Вернемся, впрочем, к оригинальной «Русской прозе». На мой взгляд, интерес к этому периоду был не случаен и далеко не сводим к желанию исследовать одну из ключевых для формирования литературного языка ситуаций, скорее, внимание к идейным и стилистическим поискам литературы XVIII века было общей чертой модернизма вообще. Достаточно вспомнить Лоренса Стерна, ставшего одним из культовых писателей для английских модернистов и в свою очередь вдохновившего Виктора Шкловского на пересмотр существовавшей тогда литературоведческой парадигмы. В ситуации же русской культуры оба периода в своем отношении к языку странным образом совпали, только если в начале XIX века речь шла о формировании нового языка художественной прозы, то в 1920-е годы можно уже говорить о его распадении или, по крайней мере, о пересмотре его границ и возможностей – что, естественно, не могло не актуализировать стилистические поиски столетней давности. И недаром в более поздней критической статье Виктора Гофмана, помещенной в приложении к сборнику, присущий Пильняку конструктивный принцип организации прозы начинает нечувствительно напоминать ранние романы Вельтмана, описанные в статье Бориса Бухштаба.

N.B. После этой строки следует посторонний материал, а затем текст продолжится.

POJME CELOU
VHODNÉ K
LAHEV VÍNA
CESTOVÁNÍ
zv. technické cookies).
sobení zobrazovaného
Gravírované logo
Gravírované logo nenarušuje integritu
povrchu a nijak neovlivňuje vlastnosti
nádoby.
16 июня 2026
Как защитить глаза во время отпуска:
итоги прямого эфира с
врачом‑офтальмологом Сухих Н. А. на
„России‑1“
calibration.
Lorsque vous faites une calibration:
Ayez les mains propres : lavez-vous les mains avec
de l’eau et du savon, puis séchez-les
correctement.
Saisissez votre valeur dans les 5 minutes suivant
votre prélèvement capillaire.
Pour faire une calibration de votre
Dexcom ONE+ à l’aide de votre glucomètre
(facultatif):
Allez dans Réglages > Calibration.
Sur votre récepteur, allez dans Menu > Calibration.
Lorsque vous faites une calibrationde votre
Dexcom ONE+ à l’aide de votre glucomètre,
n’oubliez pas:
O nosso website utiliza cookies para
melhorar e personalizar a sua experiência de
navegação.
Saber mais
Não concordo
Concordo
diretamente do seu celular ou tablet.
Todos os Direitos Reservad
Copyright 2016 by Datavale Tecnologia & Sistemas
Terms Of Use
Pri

А вот этот фрагмент статьи «Место Пильняка», к примеру, можно даже отнести и к нашей современной литературе: «Орнаментальная, обнаженно-сюжетная и протокольно-описательная проза с кукольными героями и тенденцией, пришитой к произведению белыми нитками, окончательно омертвела. Авторские наскоки, игра с повествованием и описанием, стилистические фиоритуры – все это обессмыслилось и надоело, все это влилось в один поток с грандиозной волной откровенной и неприкрытой халтуры всех сортов. Сюжетный схематизм, торжественная декламация, физиологическая грубость описаний, диалекты и жаргоны, все это стало легко, невесомо, – этим никого не удивишь». Это описание, в общем-то, можно применить практически к любому писателю из типичного премиального списка. Особенно современно звучит последняя фраза статьи: «Проза должна быть преобразована». Действительно, должна. Однако для того, чтобы понять, как именно следует ее преобразовывать, нужно иметь хоть какое-то представление о существующей ситуации. Авторы первой «Русской прозы» таким представлением, безусловно, обладали. Что ж, будем надеяться, и редакции второй «Русской прозы» удастся привлечь к работе квалифицированных теоретиков, которые смогут внятно объяснить заинтересованной публике, от чего следует отказаться и к чему стремиться нашим современным прозаикам.